Executing A Plan Depends on Commitment
The most critical time many businesses have faced in the last 30 years is upon us. Strategic planning for 2010-12 should be getting serious attention, but many business owners neglect it because execution failures have given the process a bad rap.
Here are 10 common pitfalls to avoid:
1. Sending the plan down from the mountain. I know a business owner who wrote his strategic plan with his accountant and a consultant, then handed copies to his managers. A year later, he wondered why nothing was happening. He should have included managers of all relevant functional areas in the process. He bypassed high-performing individuals and managers at other levels. He passed over some of his best people, excluding those who could help sell the plan to the organization.
2. Planning without gathering accurate information on markets, customers, competitors and suppliers. To paraphrase Dilbert, some think market research is brainstorming the products we would want if we were customers. Getting facts from the outside world is critical. Make sure conclusions are drawn from facts. Weak analysis is as dangerous as bad data. Build your plan on a solid foundation.

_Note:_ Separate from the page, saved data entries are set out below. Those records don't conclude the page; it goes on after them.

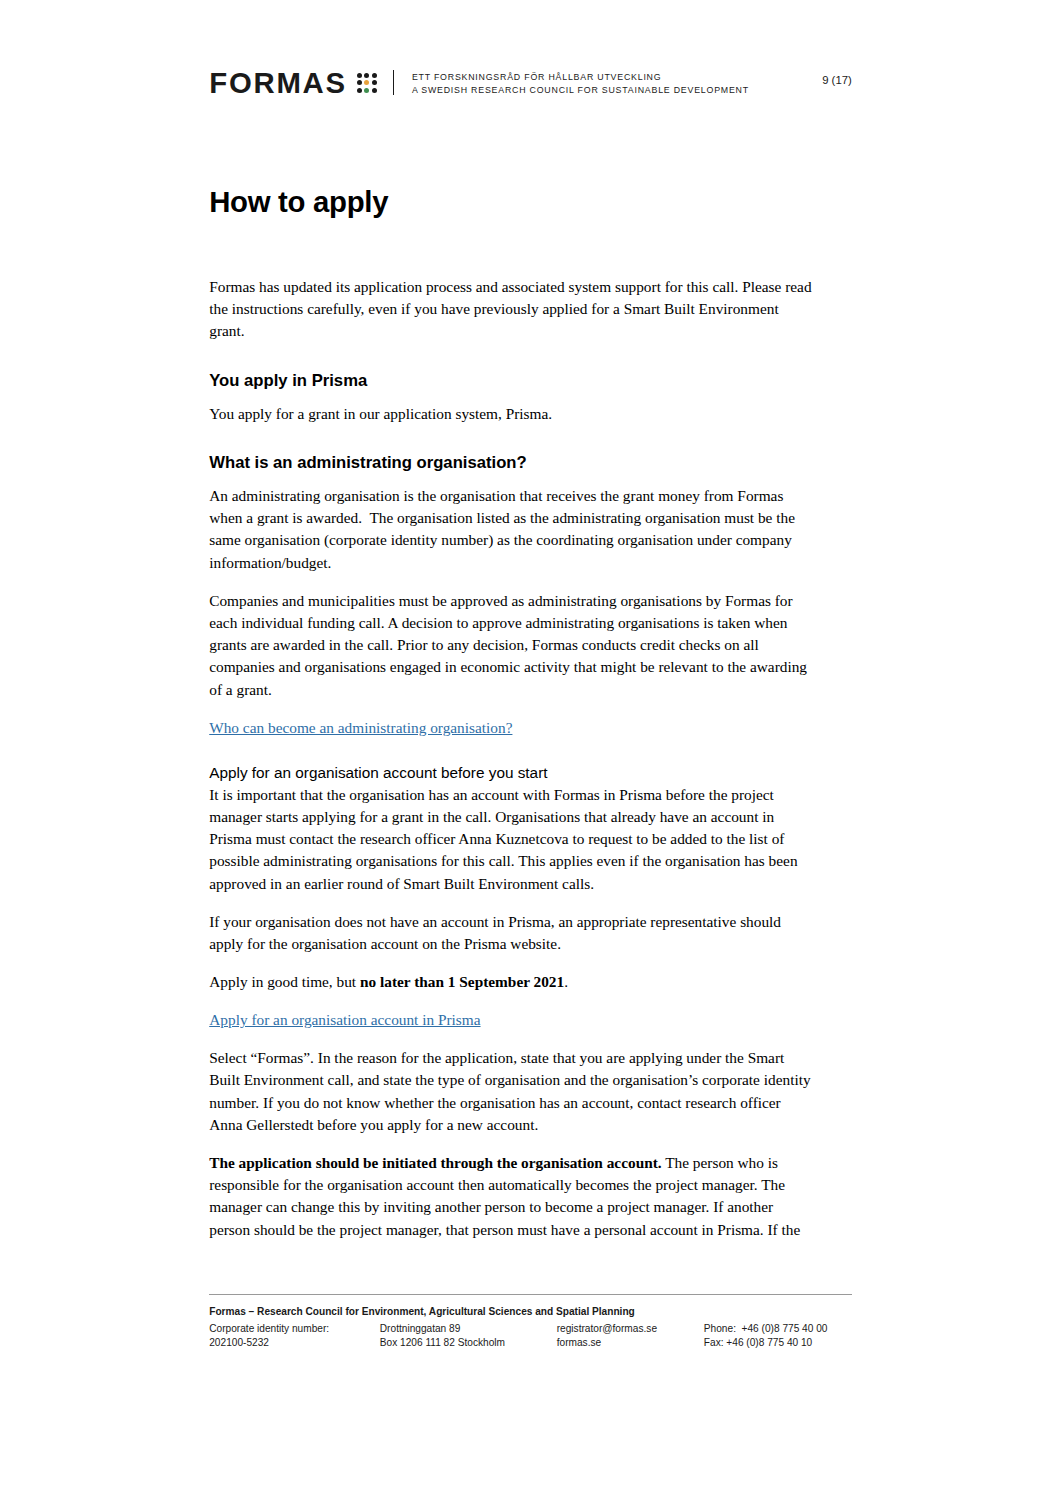FORMAS ETT FORSKNINGSRÅD FÖR HÅLLBAR UTVECKLING
A SWEDISH RESEARCH COUNCIL FOR SUSTAINABLE DEVELOPMENT
9 (17)
How to apply
Formas has updated its application process and associated system support for this call. Please read the instructions carefully, even if you have previously applied for a Smart Built Environment grant.
You apply in Prisma
You apply for a grant in our application system, Prisma.
What is an administrating organisation?
An administrating organisation is the organisation that receives the grant money from Formas when a grant is awarded. The organisation listed as the administrating organisation must be the same organisation (corporate identity number) as the coordinating organisation under company information/budget.
Companies and municipalities must be approved as administrating organisations by Formas for each individual funding call. A decision to approve administrating organisations is taken when grants are awarded in the call. Prior to any decision, Formas conducts credit checks on all companies and organisations engaged in economic activity that might be relevant to the awarding of a grant.
Who can become an administrating organisation?
Apply for an organisation account before you start
It is important that the organisation has an account with Formas in Prisma before the project manager starts applying for a grant in the call. Organisations that already have an account in Prisma must contact the research officer Anna Kuznetcova to request to be added to the list of possible administrating organisations for this call. This applies even if the organisation has been approved in an earlier round of Smart Built Environment calls.
If your organisation does not have an account in Prisma, an appropriate representative should apply for the organisation account on the Prisma website.
Apply in good time, but no later than 1 September 2021.
Apply for an organisation account in Prisma
Select “Formas”. In the reason for the application, state that you are applying under the Smart Built Environment call, and state the type of organisation and the organisation’s corporate identity number. If you do not know whether the organisation has an account, contact research officer Anna Gellerstedt before you apply for a new account.
The application should be initiated through the organisation account. The person who is responsible for the organisation account then automatically becomes the project manager. The manager can change this by inviting another person to become a project manager. If another person should be the project manager, that person must have a personal account in Prisma. If the
Formas – Research Council for Environment, Agricultural Sciences and Spatial Planning
| Corporate identity number: | Drottninggatan 89 | registrator@formas.se | Phone: +46 (0)8 775 40 00 |
| 202100-5232 | Box 1206 111 82 Stockholm | formas.se | Fax: +46 (0)8 775 40 10 |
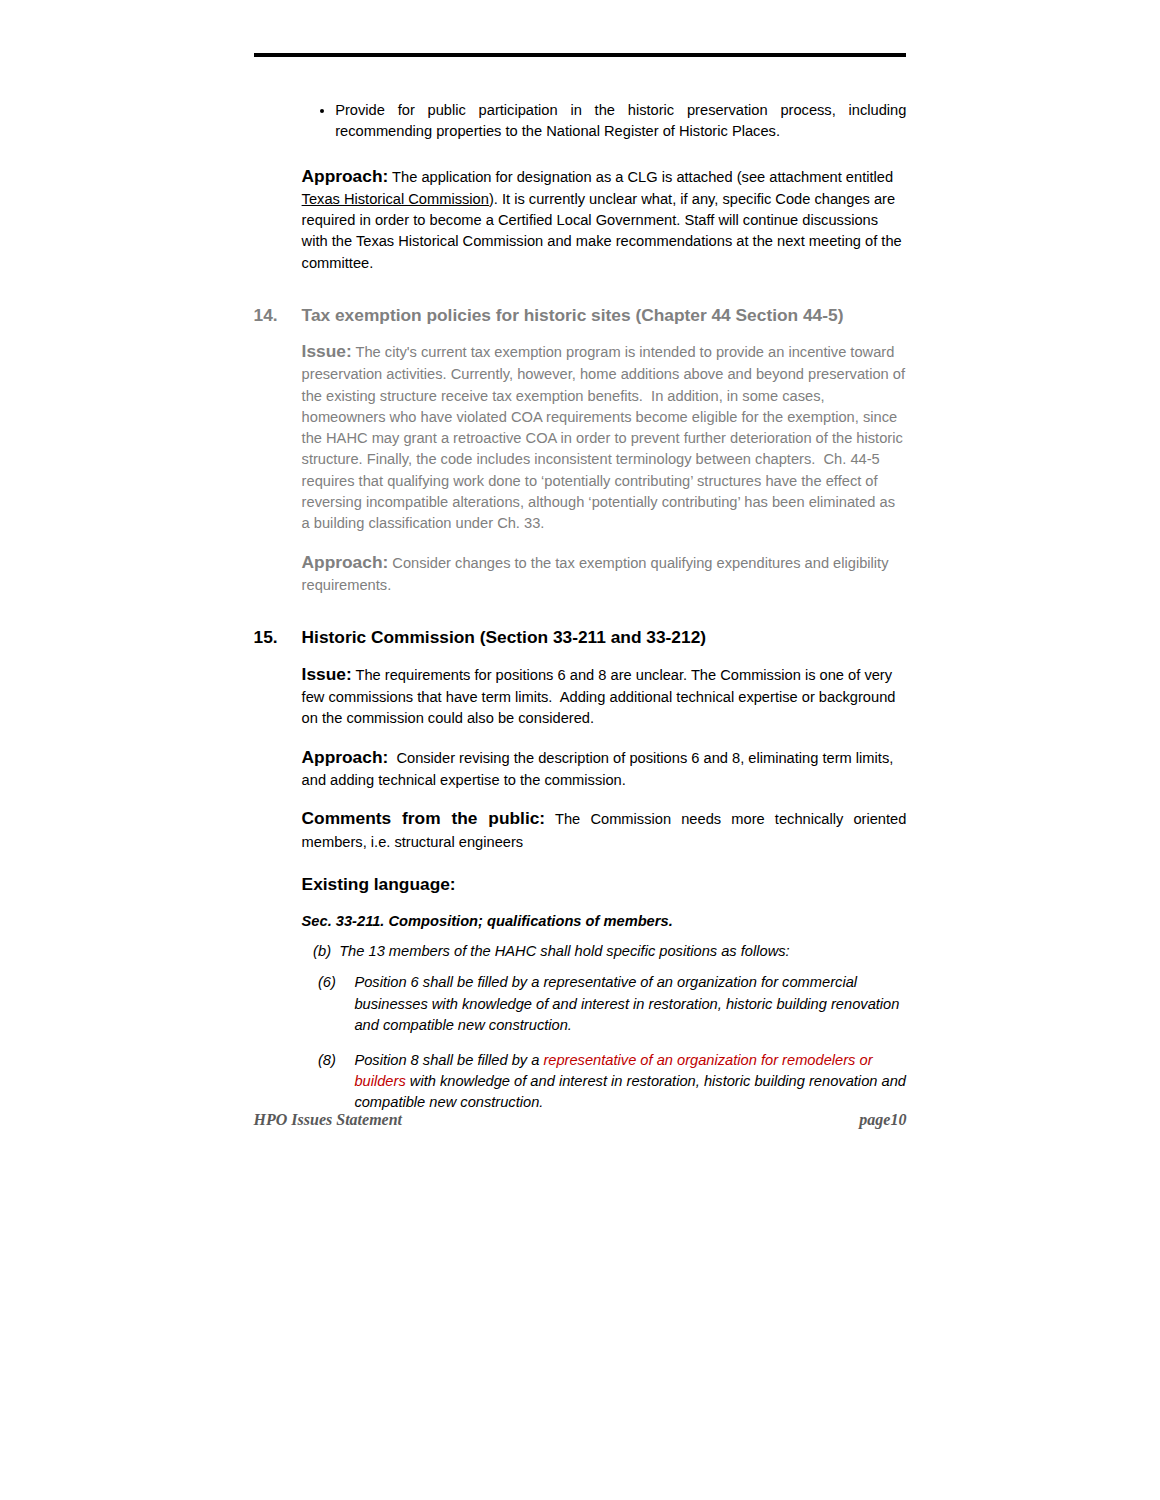Provide for public participation in the historic preservation process, including recommending properties to the National Register of Historic Places.
Approach: The application for designation as a CLG is attached (see attachment entitled Texas Historical Commission). It is currently unclear what, if any, specific Code changes are required in order to become a Certified Local Government. Staff will continue discussions with the Texas Historical Commission and make recommendations at the next meeting of the committee.
14.
Tax exemption policies for historic sites (Chapter 44 Section 44-5)
Issue: The city's current tax exemption program is intended to provide an incentive toward preservation activities. Currently, however, home additions above and beyond preservation of the existing structure receive tax exemption benefits. In addition, in some cases, homeowners who have violated COA requirements become eligible for the exemption, since the HAHC may grant a retroactive COA in order to prevent further deterioration of the historic structure. Finally, the code includes inconsistent terminology between chapters. Ch. 44-5 requires that qualifying work done to ‘potentially contributing’ structures have the effect of reversing incompatible alterations, although ‘potentially contributing’ has been eliminated as a building classification under Ch. 33.
Approach: Consider changes to the tax exemption qualifying expenditures and eligibility requirements.
15.
Historic Commission (Section 33-211 and 33-212)
Issue: The requirements for positions 6 and 8 are unclear. The Commission is one of very few commissions that have term limits. Adding additional technical expertise or background on the commission could also be considered.
Approach: Consider revising the description of positions 6 and 8, eliminating term limits, and adding technical expertise to the commission.
Comments from the public: The Commission needs more technically oriented members, i.e. structural engineers
Existing language:
Sec. 33-211. Composition; qualifications of members.
(b) The 13 members of the HAHC shall hold specific positions as follows:
(6) Position 6 shall be filled by a representative of an organization for commercial businesses with knowledge of and interest in restoration, historic building renovation and compatible new construction.
(8) Position 8 shall be filled by a representative of an organization for remodelers or builders with knowledge of and interest in restoration, historic building renovation and compatible new construction.
HPO Issues Statement
page10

3. Juggling too many goals and projects. Ever been listed as a key resource on several “critical” projects? It doesn’t work. You can excite people about participating on a really important project, but you demoralize them when you push a large number of initiatives at once. Your plan should include only a few “move-the-needle” initiatives.
4. Failure to properly plan and commit resources. Tactical plans should include specific resource details. Who will participate? What percentage of time will they devote and at what priority level? What funds are needed in which departmental budgets? The plan should be explicit and every affected department manager should be committed before the plan is launched. When resources aren’t planned and committed properly, they evaporate and execution tanks quickly.

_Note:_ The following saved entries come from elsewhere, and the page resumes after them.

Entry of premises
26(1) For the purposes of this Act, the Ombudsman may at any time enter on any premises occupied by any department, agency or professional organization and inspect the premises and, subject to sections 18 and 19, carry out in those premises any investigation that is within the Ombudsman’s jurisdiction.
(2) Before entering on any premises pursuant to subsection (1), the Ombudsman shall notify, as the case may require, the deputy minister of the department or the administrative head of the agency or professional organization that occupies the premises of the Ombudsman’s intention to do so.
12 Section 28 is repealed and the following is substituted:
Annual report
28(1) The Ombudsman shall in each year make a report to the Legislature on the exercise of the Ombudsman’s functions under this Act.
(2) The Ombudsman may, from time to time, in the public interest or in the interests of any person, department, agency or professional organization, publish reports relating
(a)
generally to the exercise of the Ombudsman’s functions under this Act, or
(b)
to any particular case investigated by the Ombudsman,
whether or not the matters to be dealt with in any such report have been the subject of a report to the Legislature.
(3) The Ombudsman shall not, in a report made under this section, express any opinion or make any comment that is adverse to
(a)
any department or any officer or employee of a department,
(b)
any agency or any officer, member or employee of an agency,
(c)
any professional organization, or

5. Forgetting to balance today’s work with tomorrow’s strategic projects. One of two things usually happens: You either put “people you can spare” on special projects, or you assign “people who are already encumbered”. Either way, you lose. Leaders should demand the best people for strategy execution. If department managers have a problem with that, they should start improving depth their departments.
6. Failure to align department and individual goals and incentives. If you are trying to reposition your business, charging higher prices for innovation, you don’t want your sales people pushing for lower prices because their bonus is based only on volume. Such things are common because goals and bonuses are set out of synch with desired end results.
7. Assuming you’ve communicated. George Bernard Shaw said, “The single greatest problem in communication is the illusion that it has taken place.” An all-staff meeting and blurb in the newsletter are not enough. Quarterly meetings, monthly department meetings and monthly newsletter reports are good, but you can always do more. It’s harder than ever, these days, to keep your message front-of-mind.
8. Failure to measure results. Hold monthly tracking sessions. What gets measured gets done. Top-management must devote one meeting a month to strategy execution. Are the dates being hit? Is the plan working? How do we get back on track? If your strategy isn’t worth one meeting a month, what is?
9. Failure to adapt. Dwight Eisenhower said, “Plans are nothing. Planning is everything.” In warfare and business, conditions change rapidly. Plans and leaders must be flexible and adaptive. Many strategic initiatives that fail to produce results are simply good ideas executed too late by a management team that didn’t adapt.
10. Lack of leadership commitment. When the boss puts the strategic plan binder on the shelf, so does everyone else. The owner, CEO or president must be the one who drives the team to avoid all of these pitfalls. If top management lacks commitment, persistence and focus, strategic planning is a waste of time.